::: THE DATA

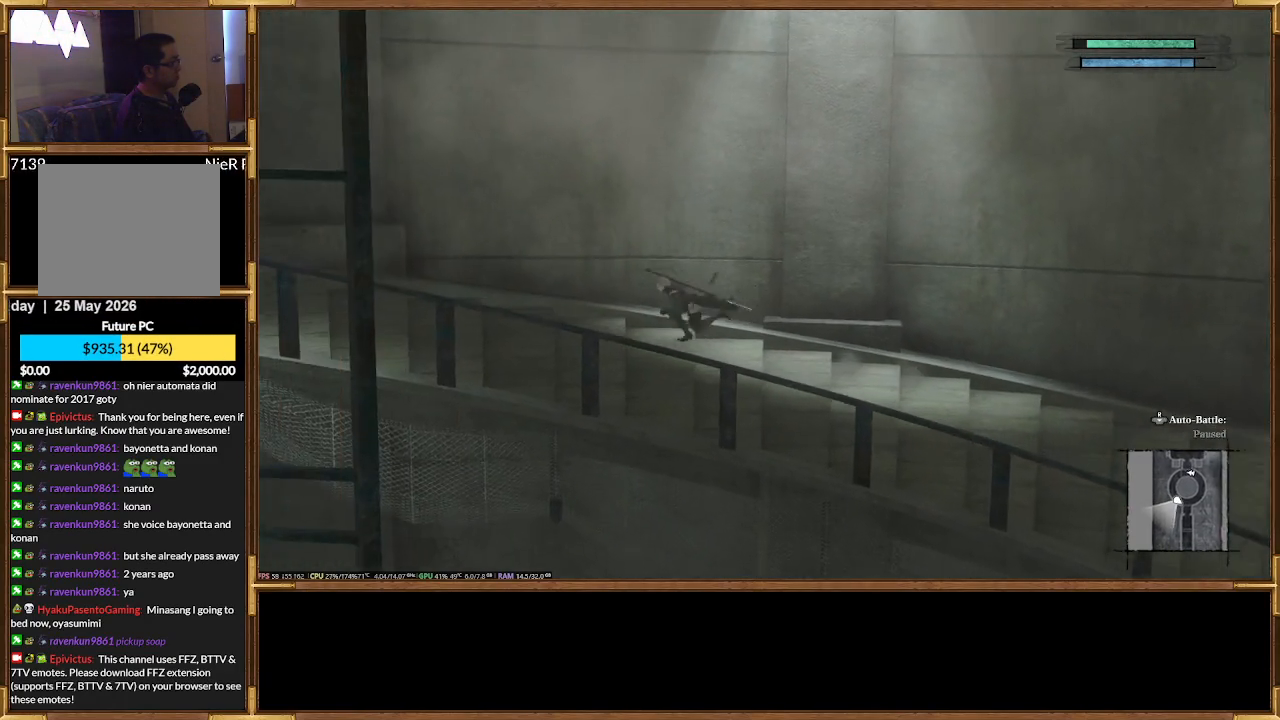
{"buttons": [], "events": []}
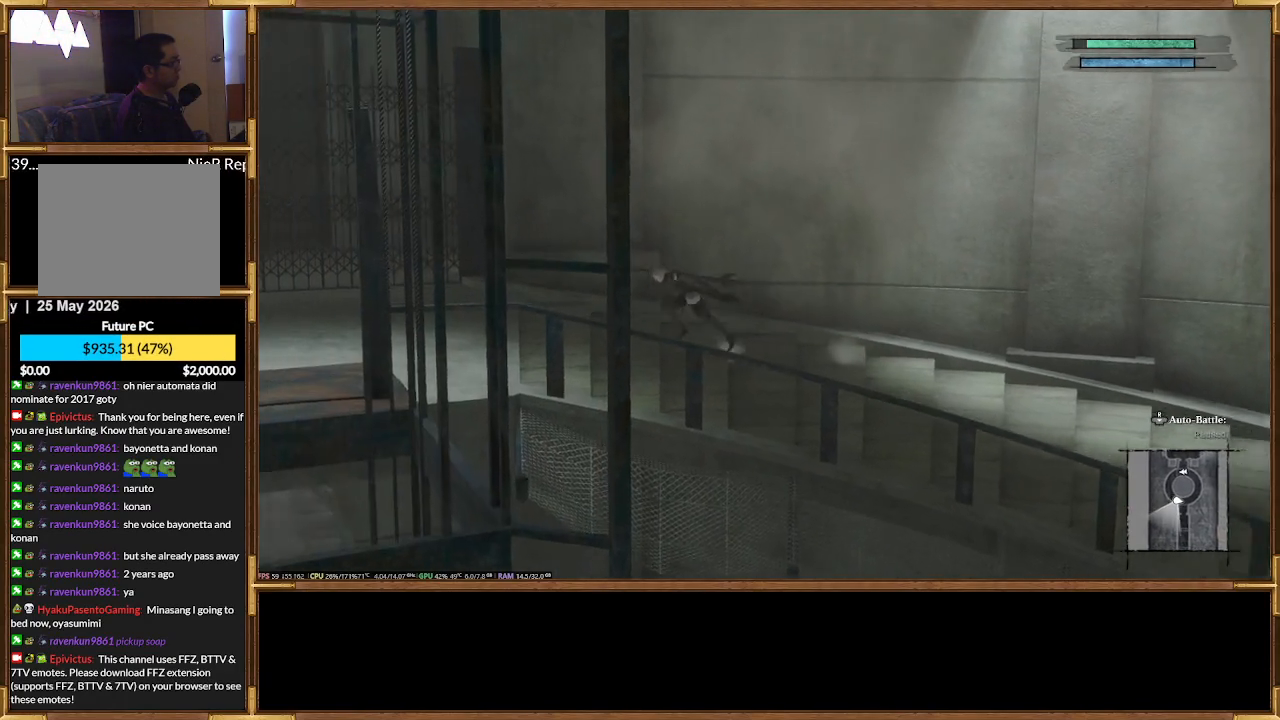
{"buttons": [], "events": []}
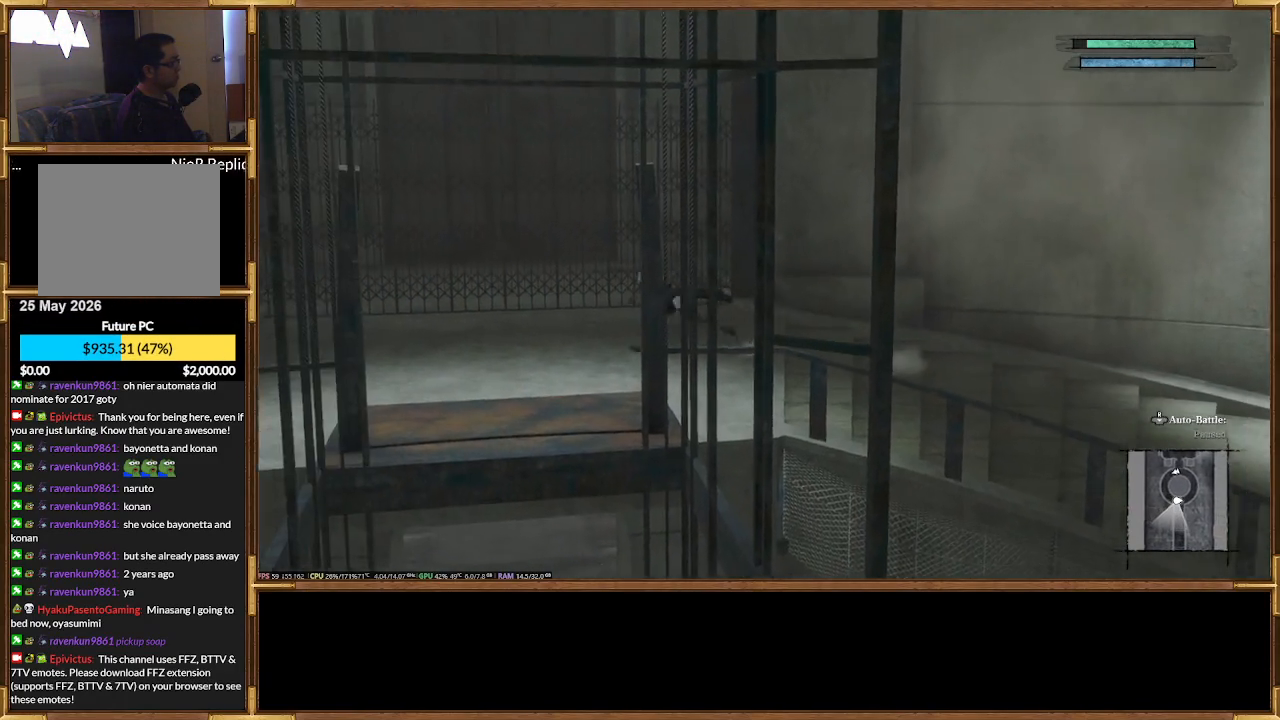
{"buttons": [], "events": []}
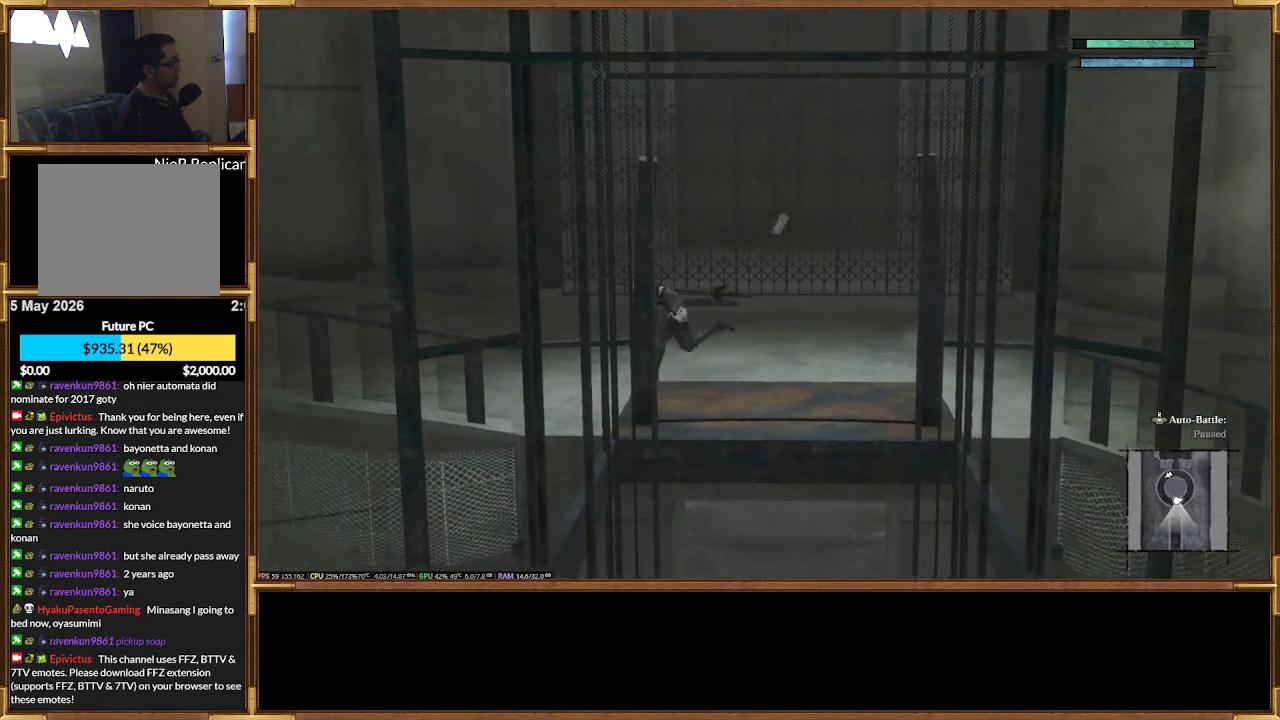
{"buttons": [], "events": []}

::::::

• **TASK DETAILS**
Pictures aside, repeat every line of the data above exactly.

• **SOLUTION**
{"buttons": [], "events": []}
{"buttons": [], "events": []}
{"buttons": [], "events": []}
{"buttons": [], "events": []}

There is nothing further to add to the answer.